• [TASK INSTRUCTIONS] Lift out each line of the data that holds "loss".

• [Collection entries]
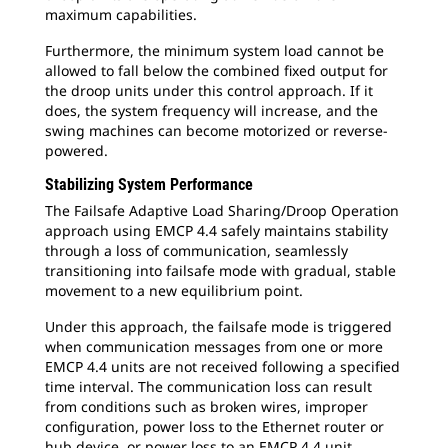
maximum capabilities.
Furthermore, the minimum system load cannot be
allowed to fall below the combined fixed output for
the droop units under this control approach. If it
does, the system frequency will increase, and the
swing machines can become motorized or reverse-
powered.
Stabilizing System Performance
The Failsafe Adaptive Load Sharing/Droop Operation
approach using EMCP 4.4 safely maintains stability
through a loss of communication, seamlessly
transitioning into failsafe mode with gradual, stable
movement to a new equilibrium point.
Under this approach, the failsafe mode is triggered
when communication messages from one or more
EMCP 4.4 units are not received following a specified
time interval. The communication loss can result
from conditions such as broken wires, improper
configuration, power loss to the Ethernet router or
hub device, or power loss to an EMCP 4.4 unit.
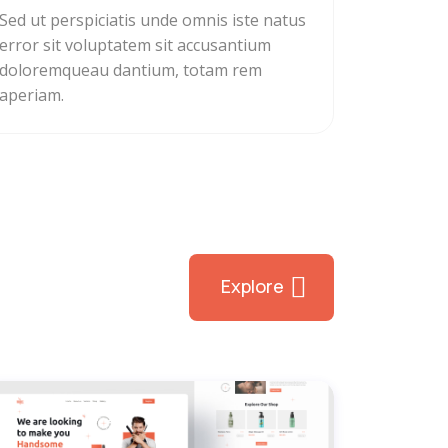
Sed ut perspiciatis unde omnis iste natus
error sit voluptatem sit accusantium
doloremqueau dantium, totam rem
aperiam.
Explore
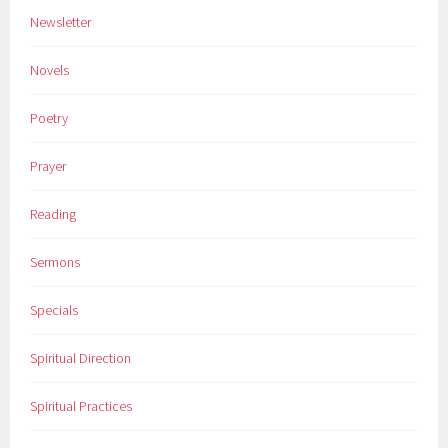
Newsletter
Novels
Poetry
Prayer
Reading
Sermons
Specials
Spiritual Direction
Spiritual Practices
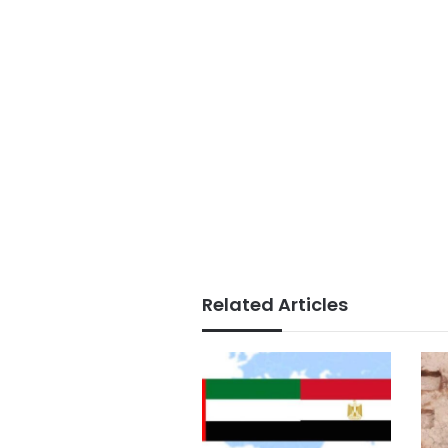
Related Articles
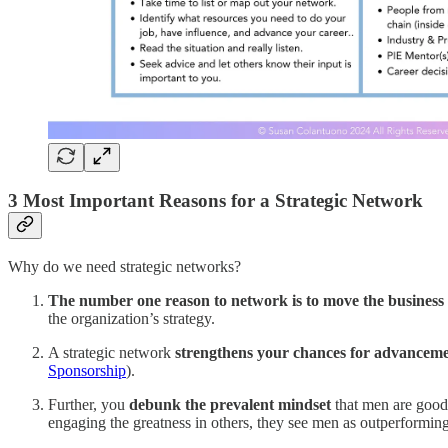
3 Most Important Reasons for a Strategic Network
Why do we need strategic networks?
The number one reason to network is to move the business
the organization’s strategy.
A strategic network
strengthens your chances for advancem
Sponsorship
).
Further, you
debunk the prevalent mindset
that men are good
engaging the greatness in others, they see men as outperformi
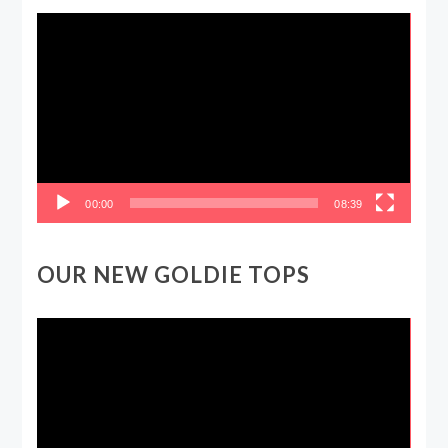
Video
Player
00:00
08:39
OUR NEW GOLDIE TOPS
Video
Player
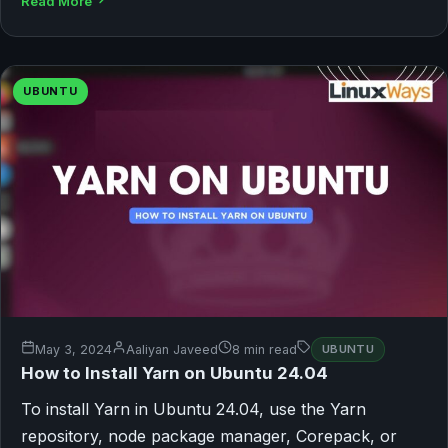
Read More
UBUNTU
May 3, 2024
Aaliyan Javeed
8 min read
UBUNTU
How to Install Yarn on Ubuntu 24.04
To install Yarn in Ubuntu 24.04, use the Yarn
repository, node package manager, Corepack, or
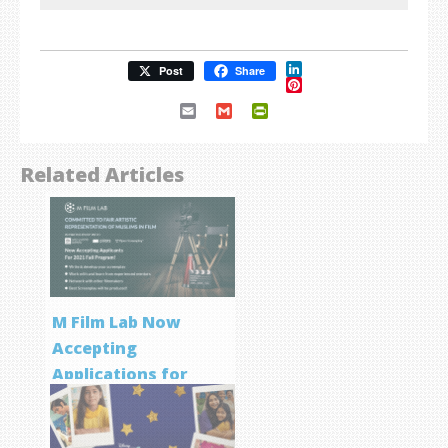
LinkedIn
Post
Share
Pinterest
Email
Gmail
PrintFriendly
Related Articles
M Film Lab Now
Accepting
Applications for
Screenwriting
Program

• [RESULT OF THIS TASK]
through a loss of communication, seamlessly
time interval. The communication loss can result
configuration, power loss to the Ethernet router or
hub device, or power loss to an EMCP 4.4 unit.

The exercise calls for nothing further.